#### Goal of the exercise
Retype every line of the records below without changing a single word or letter.

* begin Stored data *

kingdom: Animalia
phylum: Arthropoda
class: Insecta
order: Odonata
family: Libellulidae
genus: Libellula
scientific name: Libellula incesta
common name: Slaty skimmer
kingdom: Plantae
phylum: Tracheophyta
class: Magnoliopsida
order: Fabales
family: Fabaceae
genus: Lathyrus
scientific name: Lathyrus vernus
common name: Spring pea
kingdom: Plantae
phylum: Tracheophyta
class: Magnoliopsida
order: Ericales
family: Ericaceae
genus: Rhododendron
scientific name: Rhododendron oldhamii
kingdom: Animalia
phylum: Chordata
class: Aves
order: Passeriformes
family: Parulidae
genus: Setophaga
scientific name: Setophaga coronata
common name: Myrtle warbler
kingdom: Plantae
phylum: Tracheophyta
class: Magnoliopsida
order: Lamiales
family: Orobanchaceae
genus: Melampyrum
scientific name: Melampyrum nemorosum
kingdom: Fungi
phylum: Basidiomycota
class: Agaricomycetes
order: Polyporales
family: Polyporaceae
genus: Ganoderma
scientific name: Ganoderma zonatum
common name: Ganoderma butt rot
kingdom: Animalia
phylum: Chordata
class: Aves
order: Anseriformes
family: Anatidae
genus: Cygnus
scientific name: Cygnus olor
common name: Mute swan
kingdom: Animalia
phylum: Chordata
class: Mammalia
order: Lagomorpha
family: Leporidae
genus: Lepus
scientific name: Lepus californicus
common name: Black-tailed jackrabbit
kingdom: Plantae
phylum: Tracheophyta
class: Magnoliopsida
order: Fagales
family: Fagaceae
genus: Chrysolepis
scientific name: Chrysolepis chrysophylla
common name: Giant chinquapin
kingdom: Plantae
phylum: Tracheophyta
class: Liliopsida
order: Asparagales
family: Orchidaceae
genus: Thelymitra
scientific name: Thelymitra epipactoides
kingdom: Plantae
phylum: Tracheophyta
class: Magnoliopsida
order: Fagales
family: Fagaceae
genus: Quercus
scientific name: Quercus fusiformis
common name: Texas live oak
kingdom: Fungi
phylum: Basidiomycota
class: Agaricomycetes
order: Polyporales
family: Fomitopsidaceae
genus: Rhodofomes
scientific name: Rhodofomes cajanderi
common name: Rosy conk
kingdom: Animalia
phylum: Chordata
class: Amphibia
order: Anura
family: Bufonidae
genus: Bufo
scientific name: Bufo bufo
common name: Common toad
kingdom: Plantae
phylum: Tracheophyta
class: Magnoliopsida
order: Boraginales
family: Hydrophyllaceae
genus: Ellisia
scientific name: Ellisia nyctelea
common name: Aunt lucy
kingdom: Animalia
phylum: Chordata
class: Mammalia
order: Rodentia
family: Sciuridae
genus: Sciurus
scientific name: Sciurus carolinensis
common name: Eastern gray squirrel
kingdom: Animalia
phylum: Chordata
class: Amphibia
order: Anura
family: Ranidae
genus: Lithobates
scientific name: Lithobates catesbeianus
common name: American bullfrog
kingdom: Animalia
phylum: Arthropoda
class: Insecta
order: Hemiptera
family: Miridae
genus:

* end Stored data *

#### Solution to the exercise
kingdom: Animalia
phylum: Arthropoda
class: Insecta
order: Odonata
family: Libellulidae
genus: Libellula
scientific name: Libellula incesta
common name: Slaty skimmer
kingdom: Plantae
phylum: Tracheophyta
class: Magnoliopsida
order: Fabales
family: Fabaceae
genus: Lathyrus
scientific name: Lathyrus vernus
common name: Spring pea
kingdom: Plantae
phylum: Tracheophyta
class: Magnoliopsida
order: Ericales
family: Ericaceae
genus: Rhododendron
scientific name: Rhododendron oldhamii
kingdom: Animalia
phylum: Chordata
class: Aves
order: Passeriformes
family: Parulidae
genus: Setophaga
scientific name: Setophaga coronata
common name: Myrtle warbler
kingdom: Plantae
phylum: Tracheophyta
class: Magnoliopsida
order: Lamiales
family: Orobanchaceae
genus: Melampyrum
scientific name: Melampyrum nemorosum
kingdom: Fungi
phylum: Basidiomycota
class: Agaricomycetes
order: Polyporales
family: Polyporaceae
genus: Ganoderma
scientific name: Ganoderma zonatum
common name: Ganoderma butt rot
kingdom: Animalia
phylum: Chordata
class: Aves
order: Anseriformes
family: Anatidae
genus: Cygnus
scientific name: Cygnus olor
common name: Mute swan
kingdom: Animalia
phylum: Chordata
class: Mammalia
order: Lagomorpha
family: Leporidae
genus: Lepus
scientific name: Lepus californicus
common name: Black-tailed jackrabbit
kingdom: Plantae
phylum: Tracheophyta
class: Magnoliopsida
order: Fagales
family: Fagaceae
genus: Chrysolepis
scientific name: Chrysolepis chrysophylla
common name: Giant chinquapin
kingdom: Plantae
phylum: Tracheophyta
class: Liliopsida
order: Asparagales
family: Orchidaceae
genus: Thelymitra
scientific name: Thelymitra epipactoides
kingdom: Plantae
phylum: Tracheophyta
class: Magnoliopsida
order: Fagales
family: Fagaceae
genus: Quercus
scientific name: Quercus fusiformis
common name: Texas live oak
kingdom: Fungi
phylum: Basidiomycota
class: Agaricomycetes
order: Polyporales
family: Fomitopsidaceae
genus: Rhodofomes
scientific name: Rhodofomes cajanderi
common name: Rosy conk
kingdom: Animalia
phylum: Chordata
class: Amphibia
order: Anura
family: Bufonidae
genus: Bufo
scientific name: Bufo bufo
common name: Common toad
kingdom: Plantae
phylum: Tracheophyta
class: Magnoliopsida
order: Boraginales
family: Hydrophyllaceae
genus: Ellisia
scientific name: Ellisia nyctelea
common name: Aunt lucy
kingdom: Animalia
phylum: Chordata
class: Mammalia
order: Rodentia
family: Sciuridae
genus: Sciurus
scientific name: Sciurus carolinensis
common name: Eastern gray squirrel
kingdom: Animalia
phylum: Chordata
class: Amphibia
order: Anura
family: Ranidae
genus: Lithobates
scientific name: Lithobates catesbeianus
common name: American bullfrog
kingdom: Animalia
phylum: Arthropoda
class: Insecta
order: Hemiptera
family: Miridae
genus:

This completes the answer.